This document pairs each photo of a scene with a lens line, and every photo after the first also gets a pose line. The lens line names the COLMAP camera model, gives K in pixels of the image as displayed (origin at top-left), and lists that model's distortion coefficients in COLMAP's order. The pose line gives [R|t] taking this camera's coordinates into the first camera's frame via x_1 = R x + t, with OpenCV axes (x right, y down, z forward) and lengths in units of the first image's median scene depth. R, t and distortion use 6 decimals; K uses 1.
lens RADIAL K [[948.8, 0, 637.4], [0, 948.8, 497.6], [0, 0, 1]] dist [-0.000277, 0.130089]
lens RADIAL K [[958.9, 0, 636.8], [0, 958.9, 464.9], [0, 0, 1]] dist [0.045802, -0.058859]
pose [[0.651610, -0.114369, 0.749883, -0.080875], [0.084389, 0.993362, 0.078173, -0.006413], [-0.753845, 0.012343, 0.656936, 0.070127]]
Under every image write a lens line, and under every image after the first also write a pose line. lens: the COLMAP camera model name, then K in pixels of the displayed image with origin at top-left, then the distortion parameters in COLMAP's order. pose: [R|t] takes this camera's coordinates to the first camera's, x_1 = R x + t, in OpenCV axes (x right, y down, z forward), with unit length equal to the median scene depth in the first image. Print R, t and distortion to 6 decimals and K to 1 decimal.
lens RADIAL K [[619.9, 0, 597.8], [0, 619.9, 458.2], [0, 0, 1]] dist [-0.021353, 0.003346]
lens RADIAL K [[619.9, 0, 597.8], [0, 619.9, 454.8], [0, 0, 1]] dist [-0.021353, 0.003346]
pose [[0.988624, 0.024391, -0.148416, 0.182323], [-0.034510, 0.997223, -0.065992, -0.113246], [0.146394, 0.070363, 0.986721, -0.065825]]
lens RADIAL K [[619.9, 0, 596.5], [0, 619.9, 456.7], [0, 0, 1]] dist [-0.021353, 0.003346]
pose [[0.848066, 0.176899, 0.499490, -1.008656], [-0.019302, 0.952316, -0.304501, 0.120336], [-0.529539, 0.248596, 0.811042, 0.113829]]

========

Put every line from all of the records above into one numbered list, leaving out any blank lines.

1. This document pairs each photo of a scene with a lens line, and every photo after the first also gets a pose line. The lens line names the COLMAP camera model, gives K in pixels of the image as displayed (origin at top-left), and lists that model's distortion coefficients in COLMAP's order. The pose line gives [R|t] taking this camera's coordinates into the first camera's frame via x_1 = R x + t, with OpenCV axes (x right, y down, z forward) and lengths in units of the first image's median scene depth. R, t and distortion use 6 decimals; K uses 1.
2. lens RADIAL K [[948.8, 0, 637.4], [0, 948.8, 497.6], [0, 0, 1]] dist [-0.000277, 0.130089]
3. lens RADIAL K [[958.9, 0, 636.8], [0, 958.9, 464.9], [0, 0, 1]] dist [0.045802, -0.058859]
4. pose [[0.651610, -0.114369, 0.749883, -0.080875], [0.084389, 0.993362, 0.078173, -0.006413], [-0.753845, 0.012343, 0.656936, 0.070127]]
5. Under every image write a lens line, and under every image after the first also write a pose line. lens: the COLMAP camera model name, then K in pixels of the displayed image with origin at top-left, then the distortion parameters in COLMAP's order. pose: [R|t] takes this camera's coordinates to the first camera's, x_1 = R x + t, in OpenCV axes (x right, y down, z forward), with unit length equal to the median scene depth in the first image. Print R, t and distortion to 6 decimals and K to 1 decimal.
6. lens RADIAL K [[619.9, 0, 597.8], [0, 619.9, 458.2], [0, 0, 1]] dist [-0.021353, 0.003346]
7. lens RADIAL K [[619.9, 0, 597.8], [0, 619.9, 454.8], [0, 0, 1]] dist [-0.021353, 0.003346]
8. pose [[0.988624, 0.024391, -0.148416, 0.182323], [-0.034510, 0.997223, -0.065992, -0.113246], [0.146394, 0.070363, 0.986721, -0.065825]]
9. lens RADIAL K [[619.9, 0, 596.5], [0, 619.9, 456.7], [0, 0, 1]] dist [-0.021353, 0.003346]
10. pose [[0.848066, 0.176899, 0.499490, -1.008656], [-0.019302, 0.952316, -0.304501, 0.120336], [-0.529539, 0.248596, 0.811042, 0.113829]]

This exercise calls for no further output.